WM MORRISON beat City forecasts as it booked a 3.6 per cent rise in like-for-like sales in the first quarter, sending shares in the grocery giant up nearly three per cent.

It was the tenth consecutive quarter of like for like sales growth to be reported by the UK’s fourth biggest grocery group, which was boosted by strong growth in its supermarket and wholesale operations.

However, analysts warned there is a challenge coming down the track for the Bradford-based chain with the proposed mega merger of Sainsbury’s and Asda.

The proposed £7.3 billion deal would create the UK’s biggest grocer, knocking Tesco off the top spot, although Morrisons could be well placed to pick up stores if the competition watchdog orders the merged grocer to slim down its estate.
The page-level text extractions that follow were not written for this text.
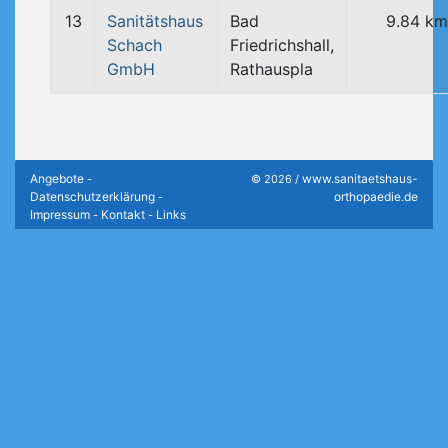
13
Sanitätshaus
Bad
9.84 km
Schach
Friedrichshall,
GmbH
Rathauspla
Angebote
www.sanitaetshaus-
-
© 2026 /
Datenschutzerklärung
orthopaedie.de
-
Impressum
Kontakt
Links
-
-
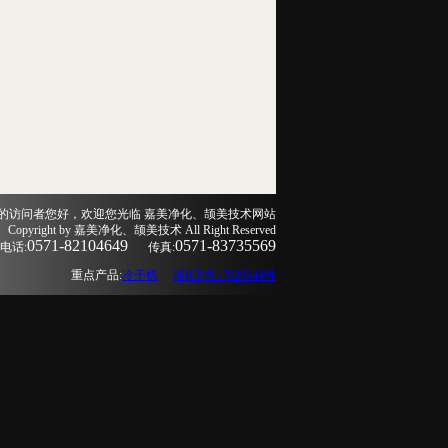
的访问者您好，欢迎您光临
嘉美净化、颉美技术网站
Copyright by 嘉美净化、颉美技术 All Right Reserved
0571-82104649
0571-83735569
电话:
传真:
重点产品:
冷干机
浙ICP备17029944号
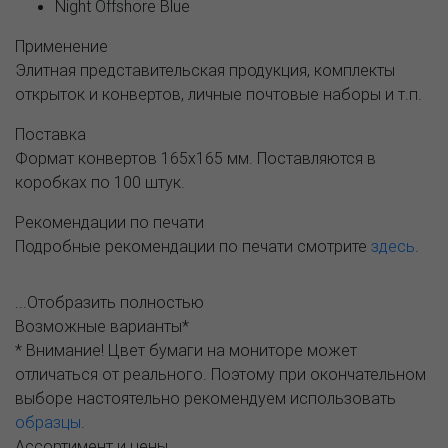
Night Offshore Blue
Применение
Элитная представительская продукция, комплекты
открыток и конвертов, личные почтовые наборы и т.п.
Поставка
Формат конвертов 165х165 мм. Поставляются в
коробках по 100 штук.
Рекомендации по печати
Подробные рекомендации по печати смотрите
здесь
.
...Отобразить полностью
Возможные варианты*
* Внимание! Цвет бумаги на мониторе может
отличаться от реального. Поэтому при окончательном
выборе настоятельно рекомендуем использовать
образцы
.
Ассортимент и цены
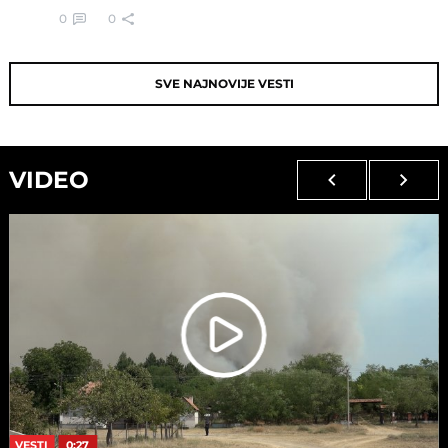
0
0
SVE NAJNOVIJE VESTI
VIDEO
VESTI
0:27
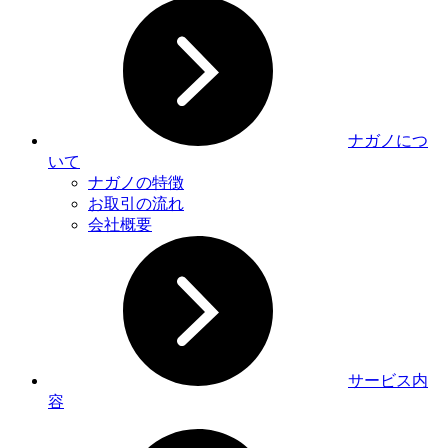
ナガノにつ
いて
ナガノの特徴
お取引の流れ
会社概要
サービス内
容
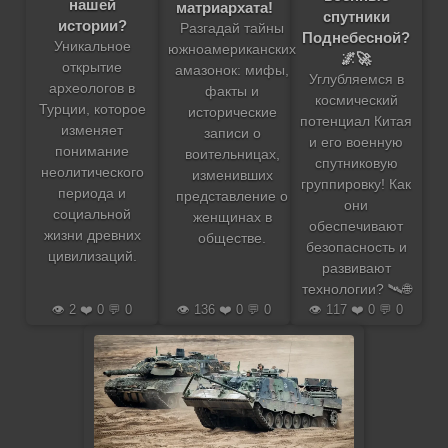
нашей
матриархата!
спутники
истории?
Разгадай тайны
Поднебесной?
Уникальное
южноамериканских
🌌🚀
открытие
амазонок: мифы,
Углубляемся в
археологов в
факты и
космический
Турции, которое
исторические
потенциал Китая
изменяет
записи о
и его военную
понимание
воительницах,
спутниковую
неолитического
изменивших
группировку! Как
периода и
представление о
они
социальной
женщинах в
обеспечивают
жизни древних
обществе.
безопасность и
цивилизаций.
развивают
технологии? 🛰️🌐
👁️ 2 ❤️ 0 💬 0
👁️ 136 ❤️ 0 💬 0
👁️ 117 ❤️ 0 💬 0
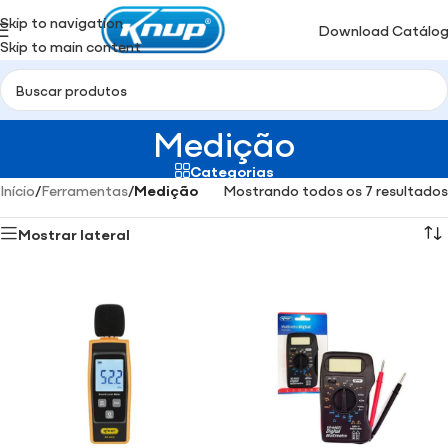
Skip to navigation
Download Catálo
Skip to main content
Medição
Categorias
Início
/
Ferramentas
/
Medição
Mostrando todos os 7 resultados
Mostrar lateral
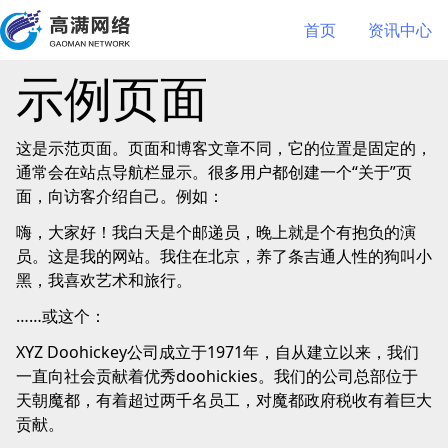
首页
资讯中心
示例页面
这是示范页面。页面和博客文章不同，它的位置是固定的，
通常会在站点导航栏显示。很多用户都创建一个“关于”页
面，向访客介绍自己。例如：
嗨，大家好！我白天是个邮递员，晚上就是个有抱负的演
员。这是我的网站。我住在北京，养了条吉通人性的狗叫小
黑，我喜欢艺术和旅行。
……或这个：
XYZ Doohickey公司成立于1971年，自从建立以来，我们
一直向社会贡献着优秀doohickies。我们的公司总部位于
天朝魔都，有着超过两千名员工，对魔都政府税收有着巨大
贡献。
Chief executive David Potts refused to rule out Morrison’s making a bid for Sainsbury’s itself when asked by reporters yesterday.
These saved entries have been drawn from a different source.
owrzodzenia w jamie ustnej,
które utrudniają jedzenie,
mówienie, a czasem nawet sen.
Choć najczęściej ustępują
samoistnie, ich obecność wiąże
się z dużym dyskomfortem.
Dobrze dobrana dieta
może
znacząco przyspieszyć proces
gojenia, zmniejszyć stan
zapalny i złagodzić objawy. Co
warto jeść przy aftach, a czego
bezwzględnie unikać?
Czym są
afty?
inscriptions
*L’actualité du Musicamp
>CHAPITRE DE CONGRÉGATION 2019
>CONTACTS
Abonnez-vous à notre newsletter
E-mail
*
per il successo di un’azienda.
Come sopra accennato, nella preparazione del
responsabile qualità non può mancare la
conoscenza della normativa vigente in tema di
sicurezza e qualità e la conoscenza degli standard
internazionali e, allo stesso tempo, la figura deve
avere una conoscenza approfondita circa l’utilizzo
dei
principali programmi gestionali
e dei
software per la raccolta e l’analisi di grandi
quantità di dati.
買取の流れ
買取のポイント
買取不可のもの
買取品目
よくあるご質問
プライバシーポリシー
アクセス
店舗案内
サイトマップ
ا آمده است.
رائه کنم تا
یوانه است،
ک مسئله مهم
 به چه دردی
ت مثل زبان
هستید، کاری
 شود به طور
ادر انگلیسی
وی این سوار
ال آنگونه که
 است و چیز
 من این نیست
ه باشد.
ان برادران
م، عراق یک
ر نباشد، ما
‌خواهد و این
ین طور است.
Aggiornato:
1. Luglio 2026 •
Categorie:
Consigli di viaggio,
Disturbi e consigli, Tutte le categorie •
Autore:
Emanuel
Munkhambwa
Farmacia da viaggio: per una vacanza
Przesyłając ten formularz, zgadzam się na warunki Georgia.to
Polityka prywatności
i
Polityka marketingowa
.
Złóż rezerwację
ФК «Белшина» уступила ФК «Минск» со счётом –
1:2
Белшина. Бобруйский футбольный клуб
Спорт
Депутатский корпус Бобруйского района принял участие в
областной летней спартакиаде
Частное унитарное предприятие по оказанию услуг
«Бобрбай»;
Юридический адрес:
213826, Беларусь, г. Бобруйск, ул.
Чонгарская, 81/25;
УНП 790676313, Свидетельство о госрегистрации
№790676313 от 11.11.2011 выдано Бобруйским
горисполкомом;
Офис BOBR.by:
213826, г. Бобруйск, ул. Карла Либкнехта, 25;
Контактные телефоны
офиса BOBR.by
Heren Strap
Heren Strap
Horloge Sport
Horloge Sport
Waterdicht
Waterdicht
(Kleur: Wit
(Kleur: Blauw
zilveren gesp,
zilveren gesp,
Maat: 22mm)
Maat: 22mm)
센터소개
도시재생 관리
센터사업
And he declined to comment when asked whether Morrisons was seeking a closer relationship with Amazon, the online giant which made a big entrance into the grocery world when it acquired Whole Foods last year.

Amazon was credited last week with making contact with the John Lewis Partnership over a takeover of Waitrose.

Nicholas Hyett, equity analyst at stockbroker Hargreaves Lansdown: “These are good results from Morrison – with progress in the store estate as well as the fledgling wholesale business.

“Delivering steady growth despite lacking a convenience or online offering of any real scale bodes well. A renewed focus on price and the customer experience seems to be paying dividends and management remain upbeat.

“But with the soon to merge ‘Asbury’ likely to be squeezing Morrisons from both top and bottom, and a reinvigorated Tesco looking increasingly aggressive and expanding into wholesale, the outlook for Morrison is perhaps not as rosy as first glance would suggest. The UK supermarket sector has got more competitive and Morrison is caught right in the middle of it.”

Morrisons’ recovery under Potts continued into the first quarter as it highlighted strong growth in its grocery and wholesale arm, which each saw like-for-like sales growth of 1.8%.

Amid increasing consolidation in the grocery sector, where recent deals have seen Tesco acquire Booker and the Co-operative Group agree to buy convenience store group Nisa, Morrisons said it was now “open for business as a wholesaler”. ‘

After striking a deal with McColl’s last year, Morrisons is now rolling out wholesale supplies to the newsagent and convenience store group with fresh, frozen and ambient goods under the revived Safeway brand.

Morrisons added McColl’s stores to its customer base at a rate of 25 per week during the first quarter.

Noting that it had started supplying McColl’s stores with tobacco and some ambient products slightly earlier than planned, Morrisons said it was on track to hit its annual target of £700m from wholesale sales by the end of the year and “£1bn in due course”.

The grocer said it had increased its competitiveness against a backdrop of a “broadly flat” inflation rate in the first quarter, with volume growth accelerating over the period.

Against a backdrop of flailing real wage growth, Morrisons has launched “Wonky” brands of low-priced fruit and vegetables”, and a “Savers” own-label range of ambient, chilled and frozen items.

Clive Black, head of research at Shore Capital, said: “Morrison is a group that is increasingly in control of its own destiny, robustly positioned for any Asda-Sainsbury combination (should it happen).”

Mr Potts noted: “We are pleased to have made a strong start to the year, again becoming more competitive for customers while delivering growth. We expect to continue to improve in the year ahead.

“During a busy period of exciting new ranges, new store openings, strong supermarket and wholesale growth, and the peaks and troughs of the seasons, our colleagues once again did an outstanding job for customers.”

Shares in Morrisons closed up 6.2p, or 2.53%, at 251.6p.